As one former CEO put it, “What if the person on your team is not necessarily OK with the behavior but is willing to put up with it?”
“We sent the youngest, most attractive account supervisor over to get an estimate signed simply because she could lean over the [CMO’s] desk and distract him long enough to sign when we were under pressure to get moving on a production,” said another executive regarding a company his agency worked with in the mid-2000s. The agency condoned this behavior, and the woman in question reportedly agreed to “open my blouse a bit and go over there.”
“[It was] a matter-of-fact part of doing business,” the man said.
Burghardt Tenderich, a professor at USC’s Annenberg School for Communication and Journalism who previously led several agencies, once had to set up a meeting with a large client’s CMO and head of PR to discuss its “bro culture” after several women on his team experienced “inappropriate behavior.” They apologized and acknowledged their jokes were “not funny to those affected.”

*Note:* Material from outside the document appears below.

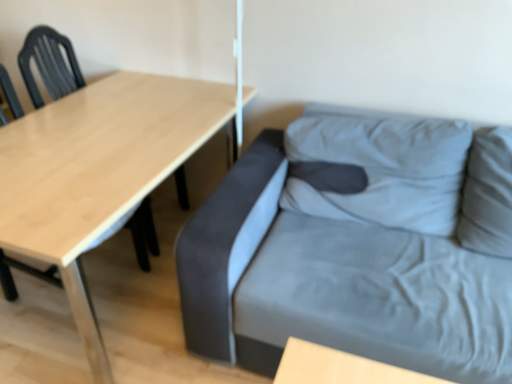
Where is `blank space situated above wooden table at left (from a real-world perspective)`? blank space situated above wooden table at left (from a real-world perspective) is located at coordinates (96, 136).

Williams also added that an employee at one of her past clients lost his job after he “said something out of line.”
Abusive relationships don’t always involve sexism or racial insensitivity. According to an agency founder, the CEO of a Fortune 100 financial services client based in New York insisted that his team show up to work the day after 9/11.
Many executives don’t have the option of dropping a large account, especially if they’re owned by holding groups subject to shareholder pressures. So how and when does a shop make the decision to cut all ties with a client?
“I put toxic clients into two categories: those where there is hope you can work with them and turn them around, and those where there isn’t,” said Tenderich. “Pragmatically speaking, you need to get rid of [the latter] to save your organization.”
An executive who worked with Papa John’s in the past said his agency only considers resigning an account when work has clearly begun to affect individual employees, adding, “Telltale signs are people quitting without another job or crying at the office.”